Marquette Arts Awardees Have NMU Ties

Grugin (front center with his wife, Betsy) and NMU band members at the awards event.

Five Northern Michigan University alumni, faculty and staff were among 11 recipients of the 24th annual City of Marquette Art Awards, presented Sunday, Sept. 12. The red-carpet affair honored outstanding individuals who have made an impact on arts and culture in Marquette. 

NMU Music Professor Stephen Grugin earned the Lifetime Achievement Award. Grugin is in his 25th year as the director of bands and professor of low brass at NMU. He conducts the University Symphonic Band, Wind Ensemble and Wildcat Marching Band.
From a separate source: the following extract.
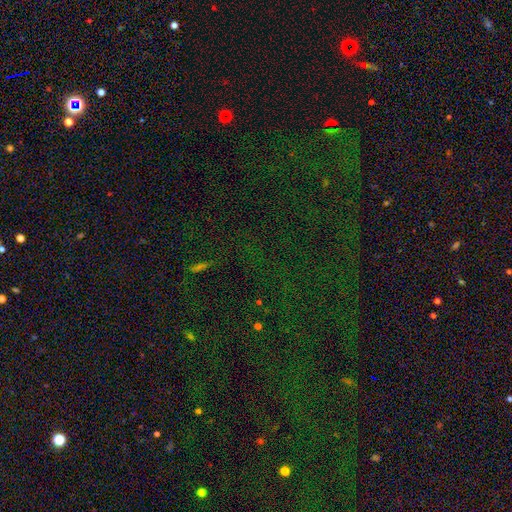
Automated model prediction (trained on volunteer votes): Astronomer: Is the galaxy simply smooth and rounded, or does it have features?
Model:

Grugin is the principal trombonist in the Marquette Symphony Orchestra and has performed with the Keweenaw Symphony Orchestra. He is a member of the MSO Brass Quintet, the NMU Far North Brass Quintet, the Superior Sackbuts Trombone Quartet and is the music director of the Westerly Winds Big Band. 

Grugin is the conductor of the Marquette City Band and has also conducted the Marquette Symphony Orchestra in its annual “Sounds of the Holidays” concerts. He conducts and performs with the annual TubaChristmas and Octubafest ensembles in Marquette. He is also active as a music arranger and has traveled extensively as a guest conductor.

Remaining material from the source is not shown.